**Activity:**
Pull every line containing "Right" out of the material below.

---

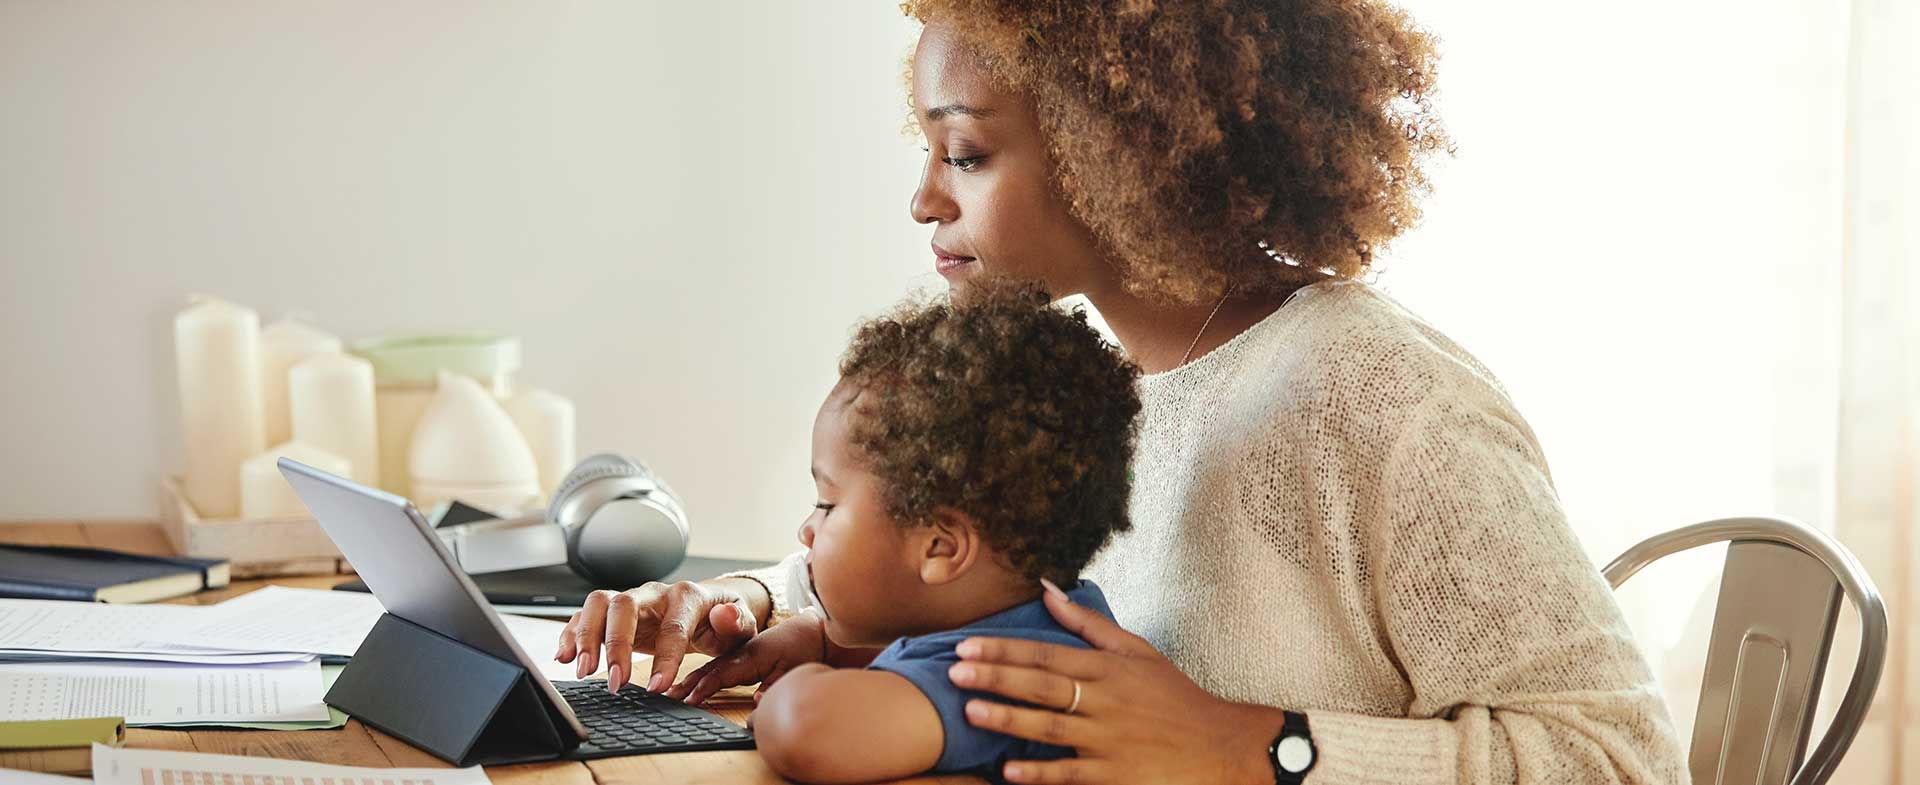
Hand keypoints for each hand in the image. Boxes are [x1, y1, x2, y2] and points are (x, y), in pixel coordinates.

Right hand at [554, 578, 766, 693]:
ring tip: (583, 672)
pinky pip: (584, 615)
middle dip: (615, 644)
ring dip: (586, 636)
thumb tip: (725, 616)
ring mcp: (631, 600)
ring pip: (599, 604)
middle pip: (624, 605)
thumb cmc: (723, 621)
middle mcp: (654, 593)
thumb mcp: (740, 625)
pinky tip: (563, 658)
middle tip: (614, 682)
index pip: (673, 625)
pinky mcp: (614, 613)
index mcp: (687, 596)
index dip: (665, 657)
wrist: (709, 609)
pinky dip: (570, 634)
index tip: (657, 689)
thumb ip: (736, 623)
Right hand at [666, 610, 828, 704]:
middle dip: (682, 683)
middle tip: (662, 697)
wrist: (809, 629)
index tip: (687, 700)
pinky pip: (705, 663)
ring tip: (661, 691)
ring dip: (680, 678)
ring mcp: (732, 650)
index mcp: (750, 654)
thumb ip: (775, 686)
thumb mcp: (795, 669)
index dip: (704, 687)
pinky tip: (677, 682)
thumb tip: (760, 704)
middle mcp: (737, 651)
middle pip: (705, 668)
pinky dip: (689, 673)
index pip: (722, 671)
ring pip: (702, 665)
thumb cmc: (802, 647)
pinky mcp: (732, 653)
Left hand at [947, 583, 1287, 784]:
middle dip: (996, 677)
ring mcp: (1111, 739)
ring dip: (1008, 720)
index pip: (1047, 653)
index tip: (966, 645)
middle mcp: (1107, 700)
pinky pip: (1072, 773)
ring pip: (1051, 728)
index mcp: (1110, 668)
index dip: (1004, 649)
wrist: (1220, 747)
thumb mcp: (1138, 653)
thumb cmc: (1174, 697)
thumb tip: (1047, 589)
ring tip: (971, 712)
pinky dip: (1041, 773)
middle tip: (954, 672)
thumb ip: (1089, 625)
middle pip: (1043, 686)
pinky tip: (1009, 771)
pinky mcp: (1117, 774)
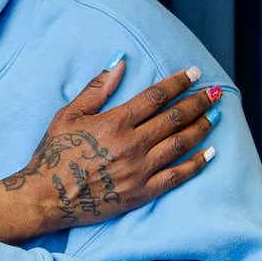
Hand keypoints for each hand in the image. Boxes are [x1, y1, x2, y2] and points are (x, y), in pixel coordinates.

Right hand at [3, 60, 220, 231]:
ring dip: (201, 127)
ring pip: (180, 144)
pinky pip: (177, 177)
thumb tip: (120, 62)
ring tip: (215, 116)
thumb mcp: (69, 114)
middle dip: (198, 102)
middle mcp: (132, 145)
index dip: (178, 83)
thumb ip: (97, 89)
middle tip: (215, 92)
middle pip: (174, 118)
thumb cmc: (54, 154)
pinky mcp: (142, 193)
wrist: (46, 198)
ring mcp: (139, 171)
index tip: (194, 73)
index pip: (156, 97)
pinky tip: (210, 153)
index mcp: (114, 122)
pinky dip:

---

**Solved exercise:**
Right hand at [554, 578, 766, 693]:
Right hand at [666, 610, 828, 704]:
Right hand at [3, 60, 220, 231]:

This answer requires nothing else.